Task
Across the entries below, how many lines contain the string "کنوانسیون"? Give only the count.
^^^^^^^^^^^^^^^^
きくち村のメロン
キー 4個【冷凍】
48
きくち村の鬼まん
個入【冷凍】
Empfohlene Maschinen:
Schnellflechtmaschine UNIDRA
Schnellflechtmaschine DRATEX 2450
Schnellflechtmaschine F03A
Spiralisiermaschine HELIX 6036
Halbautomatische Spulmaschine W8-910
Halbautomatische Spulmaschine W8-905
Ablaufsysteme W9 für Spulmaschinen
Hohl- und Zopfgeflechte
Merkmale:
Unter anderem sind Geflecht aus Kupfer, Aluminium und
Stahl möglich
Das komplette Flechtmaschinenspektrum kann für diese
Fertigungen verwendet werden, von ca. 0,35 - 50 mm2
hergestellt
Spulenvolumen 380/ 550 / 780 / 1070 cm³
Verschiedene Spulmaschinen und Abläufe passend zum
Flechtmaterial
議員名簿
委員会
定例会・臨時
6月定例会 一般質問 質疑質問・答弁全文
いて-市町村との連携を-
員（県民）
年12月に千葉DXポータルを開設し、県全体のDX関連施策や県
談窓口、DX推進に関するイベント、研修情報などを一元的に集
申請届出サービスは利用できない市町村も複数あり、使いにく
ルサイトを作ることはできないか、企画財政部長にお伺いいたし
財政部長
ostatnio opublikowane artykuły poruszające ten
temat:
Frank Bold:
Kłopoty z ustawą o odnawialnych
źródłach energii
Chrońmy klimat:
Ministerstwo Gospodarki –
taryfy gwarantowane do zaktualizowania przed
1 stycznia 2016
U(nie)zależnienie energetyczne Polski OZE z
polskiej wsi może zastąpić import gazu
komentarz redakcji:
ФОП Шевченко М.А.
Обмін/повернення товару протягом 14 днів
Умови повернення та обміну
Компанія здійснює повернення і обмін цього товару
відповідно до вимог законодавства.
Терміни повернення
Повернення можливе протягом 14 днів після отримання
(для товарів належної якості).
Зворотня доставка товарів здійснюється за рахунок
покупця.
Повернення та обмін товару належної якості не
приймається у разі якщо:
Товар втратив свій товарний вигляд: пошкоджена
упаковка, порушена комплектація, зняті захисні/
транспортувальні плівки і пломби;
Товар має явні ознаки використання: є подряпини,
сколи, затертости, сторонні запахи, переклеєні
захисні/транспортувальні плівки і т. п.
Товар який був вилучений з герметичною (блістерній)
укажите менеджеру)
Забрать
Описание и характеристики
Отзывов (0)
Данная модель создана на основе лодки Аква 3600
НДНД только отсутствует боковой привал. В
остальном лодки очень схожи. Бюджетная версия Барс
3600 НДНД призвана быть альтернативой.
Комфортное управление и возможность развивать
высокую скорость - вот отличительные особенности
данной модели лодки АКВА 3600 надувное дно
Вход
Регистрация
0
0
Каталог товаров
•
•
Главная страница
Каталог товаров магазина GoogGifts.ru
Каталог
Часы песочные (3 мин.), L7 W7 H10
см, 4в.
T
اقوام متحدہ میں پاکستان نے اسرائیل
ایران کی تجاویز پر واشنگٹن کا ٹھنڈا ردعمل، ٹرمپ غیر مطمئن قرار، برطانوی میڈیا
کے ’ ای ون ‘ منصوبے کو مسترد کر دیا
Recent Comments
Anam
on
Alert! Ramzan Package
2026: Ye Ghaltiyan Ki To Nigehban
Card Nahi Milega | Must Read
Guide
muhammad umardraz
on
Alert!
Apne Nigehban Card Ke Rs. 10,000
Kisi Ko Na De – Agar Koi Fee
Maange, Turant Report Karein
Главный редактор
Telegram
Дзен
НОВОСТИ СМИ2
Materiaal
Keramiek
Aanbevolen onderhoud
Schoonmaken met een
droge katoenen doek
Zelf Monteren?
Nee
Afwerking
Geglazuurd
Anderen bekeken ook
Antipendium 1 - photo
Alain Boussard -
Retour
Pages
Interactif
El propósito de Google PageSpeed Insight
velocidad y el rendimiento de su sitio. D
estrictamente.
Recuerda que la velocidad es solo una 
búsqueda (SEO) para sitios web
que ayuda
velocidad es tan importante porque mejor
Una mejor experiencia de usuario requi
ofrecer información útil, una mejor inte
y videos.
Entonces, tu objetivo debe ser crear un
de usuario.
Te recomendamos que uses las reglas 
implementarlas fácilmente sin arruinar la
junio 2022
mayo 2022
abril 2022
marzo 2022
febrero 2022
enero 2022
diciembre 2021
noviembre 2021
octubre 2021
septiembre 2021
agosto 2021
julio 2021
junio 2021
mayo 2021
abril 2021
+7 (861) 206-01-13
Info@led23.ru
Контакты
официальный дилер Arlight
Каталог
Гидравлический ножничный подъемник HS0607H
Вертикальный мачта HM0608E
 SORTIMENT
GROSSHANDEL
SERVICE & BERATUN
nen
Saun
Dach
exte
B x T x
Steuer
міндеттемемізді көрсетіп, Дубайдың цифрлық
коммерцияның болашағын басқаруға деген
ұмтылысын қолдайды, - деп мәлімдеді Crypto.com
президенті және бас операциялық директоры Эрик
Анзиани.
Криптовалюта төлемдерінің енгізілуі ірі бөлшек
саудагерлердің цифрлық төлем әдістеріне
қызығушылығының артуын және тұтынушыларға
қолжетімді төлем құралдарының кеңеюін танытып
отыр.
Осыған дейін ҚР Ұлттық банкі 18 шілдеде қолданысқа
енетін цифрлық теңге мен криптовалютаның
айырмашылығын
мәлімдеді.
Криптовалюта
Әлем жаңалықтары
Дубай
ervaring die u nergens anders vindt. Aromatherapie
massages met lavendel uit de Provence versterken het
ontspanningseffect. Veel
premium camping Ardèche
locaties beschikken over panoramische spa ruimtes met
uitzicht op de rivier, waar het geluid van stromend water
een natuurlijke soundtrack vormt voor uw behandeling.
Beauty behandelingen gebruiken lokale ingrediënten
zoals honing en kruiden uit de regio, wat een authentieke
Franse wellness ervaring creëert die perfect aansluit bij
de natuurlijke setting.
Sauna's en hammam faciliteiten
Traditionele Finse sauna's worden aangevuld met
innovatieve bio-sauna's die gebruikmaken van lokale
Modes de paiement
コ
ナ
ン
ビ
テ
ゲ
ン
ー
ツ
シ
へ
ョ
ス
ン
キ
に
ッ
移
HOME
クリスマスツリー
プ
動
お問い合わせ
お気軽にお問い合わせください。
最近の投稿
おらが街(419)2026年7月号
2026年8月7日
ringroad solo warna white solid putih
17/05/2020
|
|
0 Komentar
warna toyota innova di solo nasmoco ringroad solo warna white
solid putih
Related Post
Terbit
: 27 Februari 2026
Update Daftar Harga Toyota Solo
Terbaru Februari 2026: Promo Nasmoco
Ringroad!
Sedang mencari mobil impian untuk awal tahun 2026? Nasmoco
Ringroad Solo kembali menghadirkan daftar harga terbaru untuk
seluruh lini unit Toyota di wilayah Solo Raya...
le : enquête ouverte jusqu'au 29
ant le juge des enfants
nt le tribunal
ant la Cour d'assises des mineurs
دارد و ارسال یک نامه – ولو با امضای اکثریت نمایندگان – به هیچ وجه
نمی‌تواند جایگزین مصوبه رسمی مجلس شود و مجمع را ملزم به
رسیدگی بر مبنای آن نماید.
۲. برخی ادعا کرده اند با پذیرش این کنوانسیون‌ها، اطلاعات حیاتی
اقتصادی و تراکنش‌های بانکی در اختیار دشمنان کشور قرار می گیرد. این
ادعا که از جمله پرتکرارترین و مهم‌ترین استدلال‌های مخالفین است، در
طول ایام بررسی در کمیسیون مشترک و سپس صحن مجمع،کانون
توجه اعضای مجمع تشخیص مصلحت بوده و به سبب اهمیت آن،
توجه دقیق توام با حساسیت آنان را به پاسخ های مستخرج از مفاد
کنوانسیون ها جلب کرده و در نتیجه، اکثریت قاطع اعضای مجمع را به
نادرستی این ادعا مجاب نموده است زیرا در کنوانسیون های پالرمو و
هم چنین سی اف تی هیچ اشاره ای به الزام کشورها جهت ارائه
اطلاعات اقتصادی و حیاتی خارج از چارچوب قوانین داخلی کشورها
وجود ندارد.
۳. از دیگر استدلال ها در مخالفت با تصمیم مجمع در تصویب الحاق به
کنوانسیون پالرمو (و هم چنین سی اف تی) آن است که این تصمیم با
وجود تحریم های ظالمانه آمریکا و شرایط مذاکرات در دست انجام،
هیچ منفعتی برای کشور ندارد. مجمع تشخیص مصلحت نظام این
^^^^^^^^^^^^^^^^
Answer
4